To compare the effect of different wound closure techniques on wound drainage, postoperative length of stay, and complications in patients with proximal femoral fractures, including femoral neck fractures (31A fractures) and peritrochanteric fractures (31B fractures).
Prospective cohort study.
Footscray Hospital, Western Health, Victoria, Australia; an acute teaching hospital.
Patients and Participants:
All inpatients receiving surgery for proximal femoral fractures at our facility between May 2016 and August 2017. A total of 486 consecutive patients who presented during the study period were included in the study.
Three cohorts of consecutive patients were assigned to use either skin staples, monofilament absorbable subcuticular sutures (Monocryl), or, sutures with the addition of 2-octylcyanoacrylate (OCA) (Monocryl and Dermabond), respectively, for skin closure according to when the patients entered the study.
Main Outcome Measurements:
The primary outcome of interest was prolonged wound drainage measured using a standardized technique after postoperative day 3. Secondary outcomes included inpatient length of stay and overall complications.
We found a statistically significant increase in prolonged wound drainage in the staples cohort compared with the subcuticular sutures cohort and the sutures and OCA cohort (21.1% vs. 8.5% vs. 4.4%, P < 0.001).
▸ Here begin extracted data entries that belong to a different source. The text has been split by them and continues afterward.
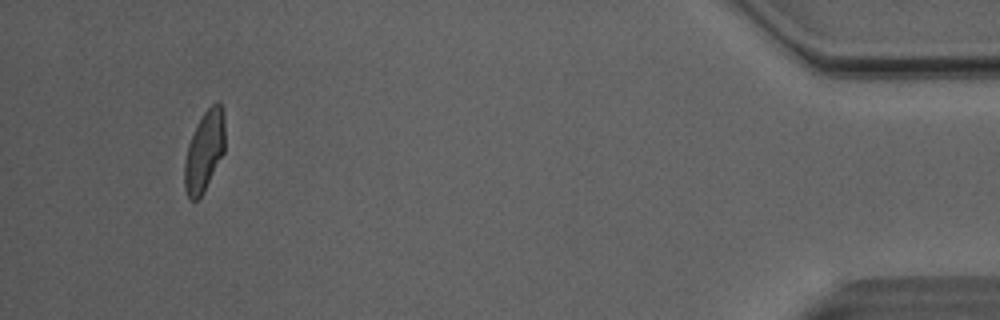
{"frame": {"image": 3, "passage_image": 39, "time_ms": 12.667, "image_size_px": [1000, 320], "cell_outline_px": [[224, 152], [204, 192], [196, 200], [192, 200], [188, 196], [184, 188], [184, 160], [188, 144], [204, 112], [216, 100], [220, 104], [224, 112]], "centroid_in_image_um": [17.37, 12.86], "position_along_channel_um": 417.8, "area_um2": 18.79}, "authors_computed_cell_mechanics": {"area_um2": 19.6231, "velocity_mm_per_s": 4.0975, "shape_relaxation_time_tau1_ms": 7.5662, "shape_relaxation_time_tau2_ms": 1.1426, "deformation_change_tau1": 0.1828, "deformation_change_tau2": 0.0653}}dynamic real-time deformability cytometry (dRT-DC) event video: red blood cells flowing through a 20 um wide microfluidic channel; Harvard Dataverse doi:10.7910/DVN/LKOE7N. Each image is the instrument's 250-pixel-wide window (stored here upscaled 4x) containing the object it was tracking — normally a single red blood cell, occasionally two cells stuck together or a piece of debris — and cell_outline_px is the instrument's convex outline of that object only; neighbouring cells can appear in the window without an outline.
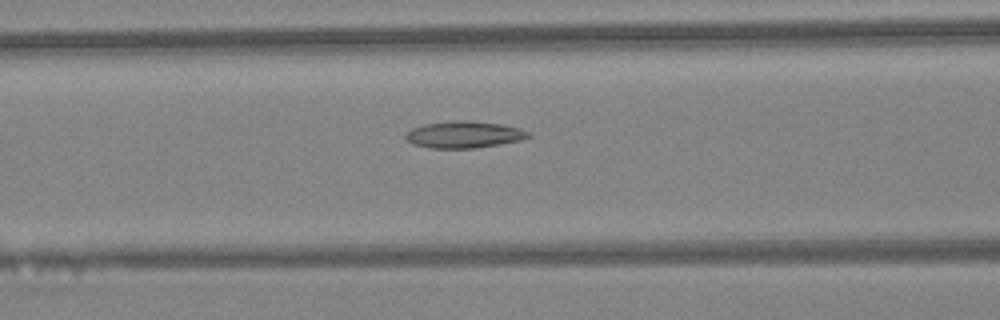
{"species": "Egyptian fruit bat (a non-hibernating species)", "species_latin": "Rousettus aegyptiacus", "temperature_condition": "warm", "stored_images_in_passage": 32, "camera_frame_rate_fps": 3000, "um_per_image_px": 0.085, "animal": {"sex": "female"}, "frame": {"image": 1, "passage_image": 11, "time_ms": 3.333, "image_size_px": [1000, 320], "cell_outline_px": [[532, 136], [520, 140], [476, 148], [432, 148], [412, 144], [404, 136], [412, 128], [424, 124], [460, 120], [468, 120], [500, 124], [520, 128], [532, 132]], "centroid_in_image_um": [39.47, 11.44], "position_along_channel_um": 127.1, "area_um2": 19.07}}
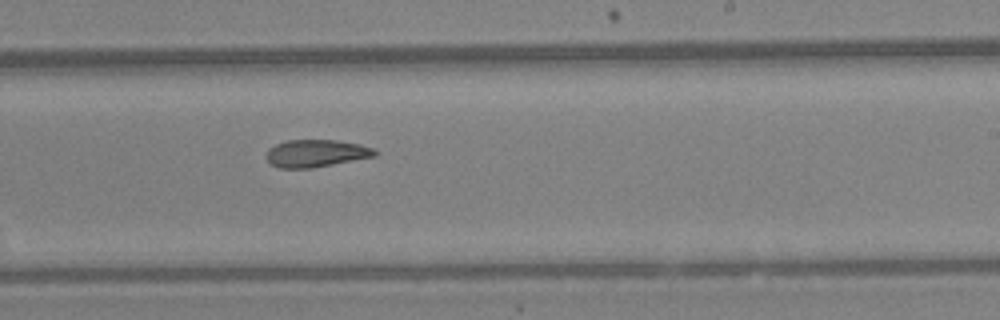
{"frame": {"image": 2, "passage_image": 20, "time_ms": 6.333, "image_size_px": [1000, 320], "cell_outline_px": [[380, 152], [376, 156], [312, 168], [280, 168], [272, 164], [268, 160], [268, 148], [276, 144], [288, 140], [336, 140], [360, 144], [372, 148]], "centroid_in_image_um": [26.91, 13.03], "position_along_channel_um": 262.1, "area_um2": 17.22}}
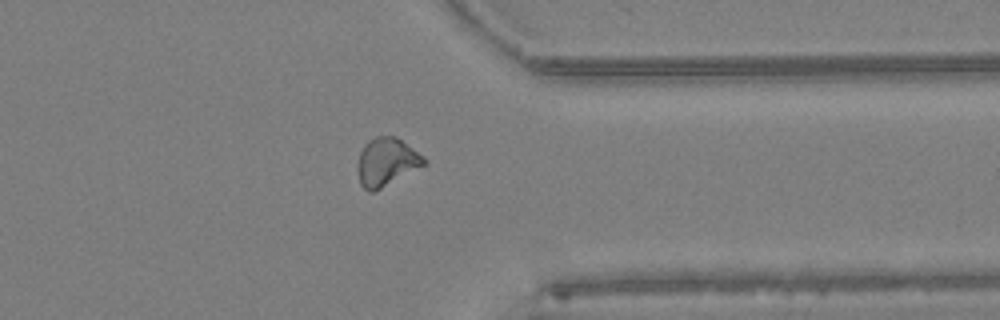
{"frame": {"image": 3, "passage_image": 28, "time_ms": 9.0, "image_size_px": [1000, 320], "cell_outline_px": [[428, 164], [372, 192], [368, 192], [360, 184], [356, 168], [360, 152], [364, 144], [368, 140], [376, 136], [396, 136], [424, 156], [428, 160]], "centroid_in_image_um": [32.86, 13.76], "position_along_channel_um": 378.5, "area_um2": 18.79}, "authors_computed_cell_mechanics": {"area_um2": 17.918, "velocity_mm_per_s": 4.5287, "shape_relaxation_time_tau1_ms": null, "shape_relaxation_time_tau2_ms": 7.4249, "deformation_change_tau1": null, "deformation_change_tau2": 0.1895}}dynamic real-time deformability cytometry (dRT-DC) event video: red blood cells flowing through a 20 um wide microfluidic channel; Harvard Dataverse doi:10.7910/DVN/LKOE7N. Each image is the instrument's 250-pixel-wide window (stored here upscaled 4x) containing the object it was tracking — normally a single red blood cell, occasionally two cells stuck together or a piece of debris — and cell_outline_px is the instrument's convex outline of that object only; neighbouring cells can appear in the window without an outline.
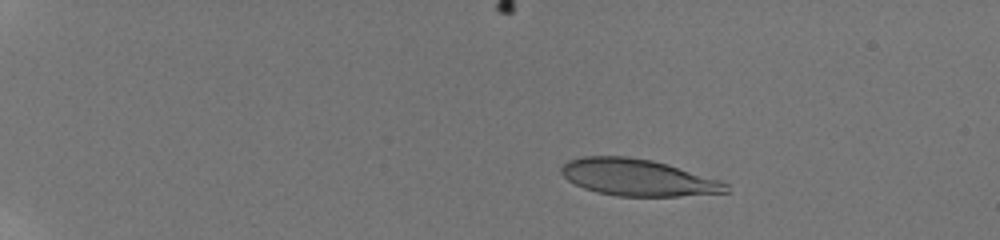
{"species": "human", "species_latin": "Homo sapiens", "temperature_condition": "room temperature", "stored_images_in_passage": 8, "camera_frame_rate_fps": 3000, "um_per_image_px": 0.085, "donor": {"sex": "male"}, "frame": {"image": 1, "passage_image": 1, "time_ms": 0.0, "image_size_px": [1000, 240], "cell_outline_px": [[732, 192], [680, 196], [616, 196], [596, 192], [584, 188], [568, 180], [560, 172], [560, 168], [568, 160], [580, 156], [628, 156], [652, 160], [668, 164], [720, 180], [728, 184]], "centroid_in_image_um": [54.23, 15.08], "position_along_channel_um": 30.8, "area_um2": 35.49}}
Inpatient length of stay was also significantly increased in the staples cohort (5.83 days vs. 4.78 days vs. 5.5 days, P = 0.005). There were no statistically significant differences between the 3 cohorts when comparing incidence of any medical complications, withholding of thromboprophylactic agents, or usage of topical negative pressure dressings.
In patients with proximal femoral fractures, closure with staples has the highest rate of prolonged wound drainage and length of stay. Subcuticular sutures in combination with OCA result in the lowest incidence of prolonged wound drainage.
Level of Evidence:
Therapeutic Level II. See Instructions for Authors for a complete description of levels of evidence.